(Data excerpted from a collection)

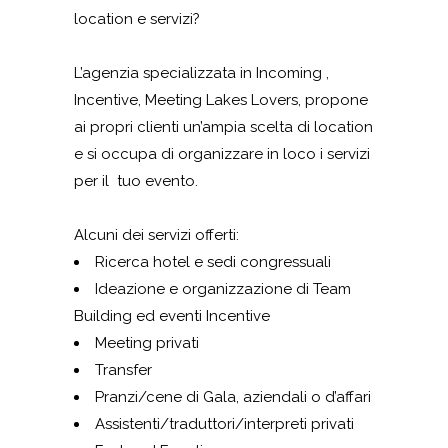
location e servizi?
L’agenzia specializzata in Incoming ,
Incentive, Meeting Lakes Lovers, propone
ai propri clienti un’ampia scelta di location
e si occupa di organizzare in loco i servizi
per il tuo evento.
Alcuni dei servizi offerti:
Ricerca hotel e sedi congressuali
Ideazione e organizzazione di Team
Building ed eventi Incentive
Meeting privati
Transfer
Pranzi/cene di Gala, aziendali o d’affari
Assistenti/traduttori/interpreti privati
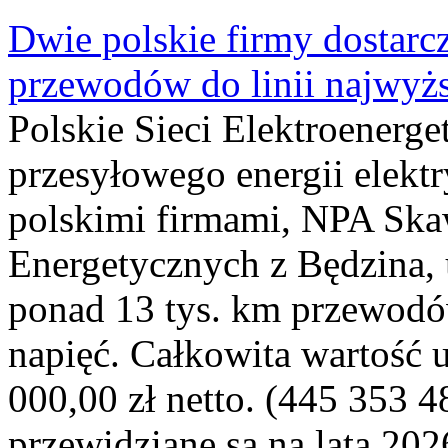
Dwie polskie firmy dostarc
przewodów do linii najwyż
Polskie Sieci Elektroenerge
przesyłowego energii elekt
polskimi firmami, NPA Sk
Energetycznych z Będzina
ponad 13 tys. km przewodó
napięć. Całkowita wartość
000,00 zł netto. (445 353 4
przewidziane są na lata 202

---

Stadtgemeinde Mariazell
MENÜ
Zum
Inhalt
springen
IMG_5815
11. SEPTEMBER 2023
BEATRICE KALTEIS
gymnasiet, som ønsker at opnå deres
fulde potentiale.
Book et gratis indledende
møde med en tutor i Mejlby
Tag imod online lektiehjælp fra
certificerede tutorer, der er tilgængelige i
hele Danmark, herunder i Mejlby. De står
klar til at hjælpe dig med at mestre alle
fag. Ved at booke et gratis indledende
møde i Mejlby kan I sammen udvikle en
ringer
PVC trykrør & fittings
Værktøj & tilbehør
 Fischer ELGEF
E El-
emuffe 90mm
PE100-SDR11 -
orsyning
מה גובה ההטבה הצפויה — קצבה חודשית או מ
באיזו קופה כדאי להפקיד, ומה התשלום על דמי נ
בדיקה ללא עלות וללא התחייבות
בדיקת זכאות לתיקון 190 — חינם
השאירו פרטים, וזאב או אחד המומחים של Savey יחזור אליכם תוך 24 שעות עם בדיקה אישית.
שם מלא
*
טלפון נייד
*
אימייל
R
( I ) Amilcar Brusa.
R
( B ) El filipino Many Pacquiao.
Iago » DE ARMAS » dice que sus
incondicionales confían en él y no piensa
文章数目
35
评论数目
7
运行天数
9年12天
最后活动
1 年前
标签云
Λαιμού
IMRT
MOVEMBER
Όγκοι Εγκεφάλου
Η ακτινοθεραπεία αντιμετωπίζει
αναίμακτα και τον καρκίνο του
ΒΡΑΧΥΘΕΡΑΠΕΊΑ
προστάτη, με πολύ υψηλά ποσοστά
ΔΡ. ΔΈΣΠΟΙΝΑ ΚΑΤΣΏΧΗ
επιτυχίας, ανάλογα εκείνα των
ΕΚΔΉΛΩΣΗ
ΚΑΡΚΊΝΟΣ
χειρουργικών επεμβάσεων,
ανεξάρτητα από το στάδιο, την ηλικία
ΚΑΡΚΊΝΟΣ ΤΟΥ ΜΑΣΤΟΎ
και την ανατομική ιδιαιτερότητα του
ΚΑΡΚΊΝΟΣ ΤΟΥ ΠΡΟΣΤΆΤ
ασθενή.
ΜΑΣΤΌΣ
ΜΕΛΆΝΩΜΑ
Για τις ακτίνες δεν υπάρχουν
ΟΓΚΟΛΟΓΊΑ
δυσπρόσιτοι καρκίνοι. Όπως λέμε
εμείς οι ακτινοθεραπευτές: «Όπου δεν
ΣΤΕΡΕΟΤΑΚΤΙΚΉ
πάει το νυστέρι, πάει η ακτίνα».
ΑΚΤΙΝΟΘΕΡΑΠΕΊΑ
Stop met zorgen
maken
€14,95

**PROBLEM DESCRIPTION**
Copy the lines of the data from the one containing "location e servizi?" through the one containing "Assistenti/traduttori/interpreti privati", both included, without any change.

**OUTPUT OF THE EXERCISE**
location e servizi?
L’agenzia specializzata in Incoming ,
Incentive, Meeting Lakes Lovers, propone
ai propri clienti un’ampia scelta di location
e si occupa di organizzare in loco i servizi
per il tuo evento.
Alcuni dei servizi offerti:
Ricerca hotel e sedi congressuali
Ideazione e organizzazione di Team
Building ed eventi Incentive
Meeting privati
Transfer
Pranzi/cene di Gala, aziendali o d’affari
Assistenti/traduttori/interpreti privati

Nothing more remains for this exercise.